131 シバテツ レイヤーを学ぶ
八雲式端末の続き。
「ヒゲモジャじゃない頃よ。
綺麗な顔のキアヌが悪魔祓いする話があるじゃない?」
九重さんが両拳を握り、両方の前腕部をくっつけて、正面に突き出す動きを取った。それを見たシバテツはちょっと斜め上前方を眺めながら話し始めた。
「『コンスタンティン』。2005年に公開されたアメリカ映画。原作は『John Constantine, Hellblazer』。『スーパーマン』を擁するDCコミックスの別レーベルであるヴァーティゴからリリースされた」
「ああっ、そういう御託はいらないっ! シバテツは話の腰折すぎー」
「いや、すみません。自分、好きな映画なんで、つ、つい……」
「まあ、わからなくもないわ。ガブリエル役のティルダ・スウィントンがとてつもなく美しいのだけど、それよりも! ルシファー役のピーター・ストーメアがねー!
枯れた感じで良いのよ。あの厭世観たっぷりの演技、たまんないわ」
「純白のスーツ、だけど靴履いてなくて素足で汚泥塗れ。これが心憎いですよね。野沢那智が声やってたっすよね」
「あーら、わかってるじゃなーい。髪の毛撫でつけながらめんどくさそうに登場するのよね。ってそういう話は後でしましょ。」
九重さんはテキーラとカシスリキュールをジンジャーエールで割ったカクテル、エル・ディアブロを一口舐める。
「『コンスタンティン』で地獄が出てくるでしょ?」
「現世のロサンジェルスとそっくりそのままな地獄だ」
「地獄の様相を呈しているけど、建物や名所なんかの位置は現実世界と同じ場所にあるのよ。現世の別レイヤーが地獄みたいなね」
アニメの『電脳コイル』とかINGRESSとかポケモンGOみたいな位置情報ゲームアプリみたいなもんだろうと、シバテツはイメージする。スマホを介して知覚できる現実世界に重なるレイヤー世界。それを見ることができる? 見えてしまう?

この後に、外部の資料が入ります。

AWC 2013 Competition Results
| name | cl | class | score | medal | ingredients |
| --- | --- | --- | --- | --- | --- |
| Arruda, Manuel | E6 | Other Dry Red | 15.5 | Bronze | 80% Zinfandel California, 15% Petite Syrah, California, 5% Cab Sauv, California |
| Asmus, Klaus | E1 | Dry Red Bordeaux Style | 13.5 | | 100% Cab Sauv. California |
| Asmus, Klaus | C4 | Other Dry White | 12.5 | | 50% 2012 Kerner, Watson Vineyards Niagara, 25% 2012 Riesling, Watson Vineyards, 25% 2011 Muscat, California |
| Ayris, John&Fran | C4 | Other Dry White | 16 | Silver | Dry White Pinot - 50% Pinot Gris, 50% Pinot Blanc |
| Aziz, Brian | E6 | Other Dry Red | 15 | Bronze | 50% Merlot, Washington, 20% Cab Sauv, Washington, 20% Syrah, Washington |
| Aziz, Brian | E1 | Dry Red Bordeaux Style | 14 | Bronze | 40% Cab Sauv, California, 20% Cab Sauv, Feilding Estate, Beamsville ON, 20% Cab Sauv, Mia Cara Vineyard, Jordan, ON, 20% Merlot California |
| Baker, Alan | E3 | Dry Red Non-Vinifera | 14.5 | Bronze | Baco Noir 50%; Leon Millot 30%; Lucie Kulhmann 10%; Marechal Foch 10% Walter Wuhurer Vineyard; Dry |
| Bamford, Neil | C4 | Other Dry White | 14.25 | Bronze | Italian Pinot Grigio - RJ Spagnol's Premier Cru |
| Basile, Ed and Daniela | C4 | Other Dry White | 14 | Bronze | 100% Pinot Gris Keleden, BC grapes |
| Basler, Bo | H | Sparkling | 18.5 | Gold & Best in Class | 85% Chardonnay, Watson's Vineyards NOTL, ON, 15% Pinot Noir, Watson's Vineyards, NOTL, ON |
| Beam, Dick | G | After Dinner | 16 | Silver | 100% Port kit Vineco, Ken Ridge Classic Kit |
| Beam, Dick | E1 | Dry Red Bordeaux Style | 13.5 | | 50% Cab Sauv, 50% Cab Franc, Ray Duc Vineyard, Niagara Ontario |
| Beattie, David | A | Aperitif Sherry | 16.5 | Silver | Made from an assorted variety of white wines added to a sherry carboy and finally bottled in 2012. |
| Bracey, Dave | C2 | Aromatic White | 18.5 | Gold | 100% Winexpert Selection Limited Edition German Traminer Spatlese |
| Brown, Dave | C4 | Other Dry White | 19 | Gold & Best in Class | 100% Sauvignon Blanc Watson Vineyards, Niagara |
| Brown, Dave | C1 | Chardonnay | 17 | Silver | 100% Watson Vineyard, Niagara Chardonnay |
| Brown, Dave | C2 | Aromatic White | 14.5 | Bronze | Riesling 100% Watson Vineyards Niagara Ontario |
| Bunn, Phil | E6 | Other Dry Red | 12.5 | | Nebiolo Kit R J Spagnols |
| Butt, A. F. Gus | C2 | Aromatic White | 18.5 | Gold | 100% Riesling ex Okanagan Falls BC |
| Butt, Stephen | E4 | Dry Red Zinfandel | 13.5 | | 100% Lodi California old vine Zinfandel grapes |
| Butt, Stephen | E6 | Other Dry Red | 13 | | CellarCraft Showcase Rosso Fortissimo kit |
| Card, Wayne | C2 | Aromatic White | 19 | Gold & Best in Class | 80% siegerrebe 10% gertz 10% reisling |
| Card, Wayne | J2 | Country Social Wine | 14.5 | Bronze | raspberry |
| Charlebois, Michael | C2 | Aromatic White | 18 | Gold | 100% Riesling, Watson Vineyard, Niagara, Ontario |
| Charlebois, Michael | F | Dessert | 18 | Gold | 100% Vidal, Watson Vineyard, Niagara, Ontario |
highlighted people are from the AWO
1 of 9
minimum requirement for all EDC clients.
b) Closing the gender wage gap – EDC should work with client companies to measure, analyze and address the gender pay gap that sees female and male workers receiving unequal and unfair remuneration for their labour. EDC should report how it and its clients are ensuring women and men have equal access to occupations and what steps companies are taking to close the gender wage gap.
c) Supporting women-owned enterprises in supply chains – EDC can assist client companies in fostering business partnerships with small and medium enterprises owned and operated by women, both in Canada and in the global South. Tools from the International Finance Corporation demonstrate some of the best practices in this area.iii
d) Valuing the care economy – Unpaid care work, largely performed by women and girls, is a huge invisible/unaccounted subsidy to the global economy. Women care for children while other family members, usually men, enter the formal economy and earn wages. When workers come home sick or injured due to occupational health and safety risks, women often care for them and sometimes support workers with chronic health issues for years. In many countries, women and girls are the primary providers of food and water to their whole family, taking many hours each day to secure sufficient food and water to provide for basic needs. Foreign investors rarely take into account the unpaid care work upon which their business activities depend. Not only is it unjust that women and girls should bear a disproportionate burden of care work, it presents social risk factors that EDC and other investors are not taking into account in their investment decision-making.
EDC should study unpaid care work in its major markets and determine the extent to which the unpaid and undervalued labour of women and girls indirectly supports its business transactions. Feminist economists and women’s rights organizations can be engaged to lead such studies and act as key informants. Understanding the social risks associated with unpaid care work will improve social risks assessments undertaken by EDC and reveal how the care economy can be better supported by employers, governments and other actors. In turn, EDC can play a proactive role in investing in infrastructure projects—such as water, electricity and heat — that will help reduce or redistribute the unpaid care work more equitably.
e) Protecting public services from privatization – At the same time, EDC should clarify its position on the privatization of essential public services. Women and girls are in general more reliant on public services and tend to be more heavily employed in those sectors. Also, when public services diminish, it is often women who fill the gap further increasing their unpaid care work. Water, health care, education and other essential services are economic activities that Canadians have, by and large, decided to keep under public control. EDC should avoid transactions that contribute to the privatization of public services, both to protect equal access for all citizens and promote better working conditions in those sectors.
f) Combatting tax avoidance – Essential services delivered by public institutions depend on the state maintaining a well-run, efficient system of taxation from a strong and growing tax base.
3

「あたしが見えるのはその中のほんの一層だけ。中にはいろんなことを見れちゃう人もいるわよ。こないだ来たでしょ、郁さんなんかに言わせると、世界は幾層もの階層になってるそうよ。」
シバテツに見えることについてレクチャーしているのは、ゲイバーを切り盛りする九重さん。普通の男の人の格好をしている。
「私が見えるレイヤーには、霊がいたわけ。あとオーラもわかるかな。精霊がいる階層とか、神様の階層もあるみたいだけど、私には見ることができない」
こんな調子でオーナーやママさんが店にふらりと現れて、いろいろと教えてくれた。
さっき、九重さんが言っていた郁さんて人が、興味深いことを教えてくれた。郁さんが何をやってる人なのかは教えてもらえなかった。まあとにかく郁さんは見える側の人だった。
「あんたは無謀な戦いに打って出るよ。どうにもこれは止められない。勝てる勝算があるとか、こりゃ敵わないとか、そういうことは度外視して、あんたは戦いの海へ……どぷん」
「どぷん……ですか?」
「うん、どぷんってね。もう始まってる。これはどうしようもないね」
「避けることはできないっすか」
「うん。逃げたくっても、あんたは逃げられない、いや逃げないのかな。
だってあんたの生き方に関わる問題だから」
郁さんは、チェシャ猫みたいににんまりしながらそう言った。
さてさて一介のバーテンダーは何処へ向かうのでしょうか。
シバテツは実は元特殊工作員だったみたいな無双設定は無いので、さてどうしたもんか。
『オカムロさん』を観たよ。
タイトル出るまでが無茶苦茶面白いのになあ。伊澤彩織を非常にもったいなく使います。ほんとうにもったいない。